From: Pascal J. Bourguignon
Subject: Re: lisp style question
Date: Sun, 05 Dec 2010 19:40:51 +0100
User-agent: Gnus/5.13 (Gnus v5.13) Emacs/23.2 (gnu/linux)

Katalin Sinkov <lispstylist@gmail.com> writes:

> On Dec 4, 4:05 pm, Don Geddis <d...@geddis.org> wrote:
>> Katalin Sinkov <lispstyl...@gmail.com> wrote on Thu, 2 Dec 2010 :
>>
>> > what is "setf" and how to write it in terms of the elementary
>> > functions, car/cdr/cons/quote/cond/atom/eq ?
>>
>> Unlike your subject line, this is no longer a "lisp style" question.
>
>> That's fine, but before asking "style" questions, you ought to learn
>> some lisp.  Get an introductory tutorial (there are good free ones
>> online!), try some examples.  After you learn a bit of lisp, and can
>> write simple programs, perhaps then you can come back with some style
>> questions.
>
> OK, I read the papers by McCarthy and the evaluator.
>
>> You just don't know lisp.
>
> Do you know lisp ? Do you even know how to fork off another thread if
> that is your issue with the heading ? Also, style cannot be decoupled
> from skill of language. Even if you learnt all the C, you could not
> write a C++ style virtual class in it unless you had the skill. The
> most you would be able to achieve would be methods with function
> pointers.
>
>> Oh, and by the way: the functions your listed are not "the elementary
>> functions" (lisp has lots of functions, and there is no unique
>> elementary subset); nor can SETF be written in terms of the ones you
>> listed.
>
> But you have one set provided to you on silver plate to use.

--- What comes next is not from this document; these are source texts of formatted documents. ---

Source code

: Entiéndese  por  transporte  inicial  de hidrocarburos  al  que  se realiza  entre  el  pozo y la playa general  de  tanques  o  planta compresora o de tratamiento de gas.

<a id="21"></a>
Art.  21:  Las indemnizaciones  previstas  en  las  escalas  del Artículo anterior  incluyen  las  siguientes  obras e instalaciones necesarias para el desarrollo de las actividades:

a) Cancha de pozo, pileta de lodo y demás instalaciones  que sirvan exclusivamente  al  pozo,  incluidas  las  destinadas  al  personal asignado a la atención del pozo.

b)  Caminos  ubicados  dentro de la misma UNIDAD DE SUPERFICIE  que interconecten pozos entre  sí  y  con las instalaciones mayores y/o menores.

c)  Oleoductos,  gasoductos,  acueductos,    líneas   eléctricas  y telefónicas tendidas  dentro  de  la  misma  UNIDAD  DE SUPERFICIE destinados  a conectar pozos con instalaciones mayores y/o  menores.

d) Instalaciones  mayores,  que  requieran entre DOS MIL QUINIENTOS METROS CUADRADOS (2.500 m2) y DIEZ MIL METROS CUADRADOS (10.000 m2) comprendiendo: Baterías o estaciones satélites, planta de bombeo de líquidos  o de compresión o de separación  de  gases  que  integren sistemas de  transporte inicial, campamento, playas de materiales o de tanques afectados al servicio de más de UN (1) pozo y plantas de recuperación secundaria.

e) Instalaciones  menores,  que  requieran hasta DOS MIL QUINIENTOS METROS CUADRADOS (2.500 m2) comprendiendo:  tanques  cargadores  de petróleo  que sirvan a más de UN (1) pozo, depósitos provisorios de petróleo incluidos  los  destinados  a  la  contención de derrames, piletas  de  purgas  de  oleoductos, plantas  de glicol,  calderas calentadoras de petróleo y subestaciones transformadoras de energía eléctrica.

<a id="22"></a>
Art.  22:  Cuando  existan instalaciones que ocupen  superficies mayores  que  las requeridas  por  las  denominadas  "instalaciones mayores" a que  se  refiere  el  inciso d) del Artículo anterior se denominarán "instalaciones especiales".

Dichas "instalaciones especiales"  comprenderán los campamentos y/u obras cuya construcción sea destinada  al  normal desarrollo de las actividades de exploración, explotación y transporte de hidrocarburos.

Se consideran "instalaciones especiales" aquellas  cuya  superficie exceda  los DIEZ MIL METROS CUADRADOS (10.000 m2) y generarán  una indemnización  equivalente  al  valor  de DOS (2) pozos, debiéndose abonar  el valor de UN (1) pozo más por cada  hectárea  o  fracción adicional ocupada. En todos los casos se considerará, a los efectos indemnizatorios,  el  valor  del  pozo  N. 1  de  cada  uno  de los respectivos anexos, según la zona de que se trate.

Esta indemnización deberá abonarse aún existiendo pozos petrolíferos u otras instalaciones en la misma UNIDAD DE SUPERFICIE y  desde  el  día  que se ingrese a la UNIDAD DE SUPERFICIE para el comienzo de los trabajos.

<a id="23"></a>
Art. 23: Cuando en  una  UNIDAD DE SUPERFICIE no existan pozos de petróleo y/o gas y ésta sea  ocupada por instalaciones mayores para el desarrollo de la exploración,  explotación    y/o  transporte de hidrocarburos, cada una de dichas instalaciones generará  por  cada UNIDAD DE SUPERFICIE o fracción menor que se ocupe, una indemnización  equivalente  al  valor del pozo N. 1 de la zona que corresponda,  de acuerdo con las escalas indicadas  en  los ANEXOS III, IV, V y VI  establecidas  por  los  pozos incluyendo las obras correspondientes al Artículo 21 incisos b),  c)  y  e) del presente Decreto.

Must I
> provide you with all of them before you will activate your neuron and
> lift your finger to explain how setf is implemented ?

You don't seem to know how to fork a new thread either.  I'm somewhat
reluctant to answer to this setf question, in a thread that seems to
have turned to a personal flamewar.


-- 
__Pascal Bourguignon__                     http://www.informatimago.com/
A bad day in () is better than a good day in {}.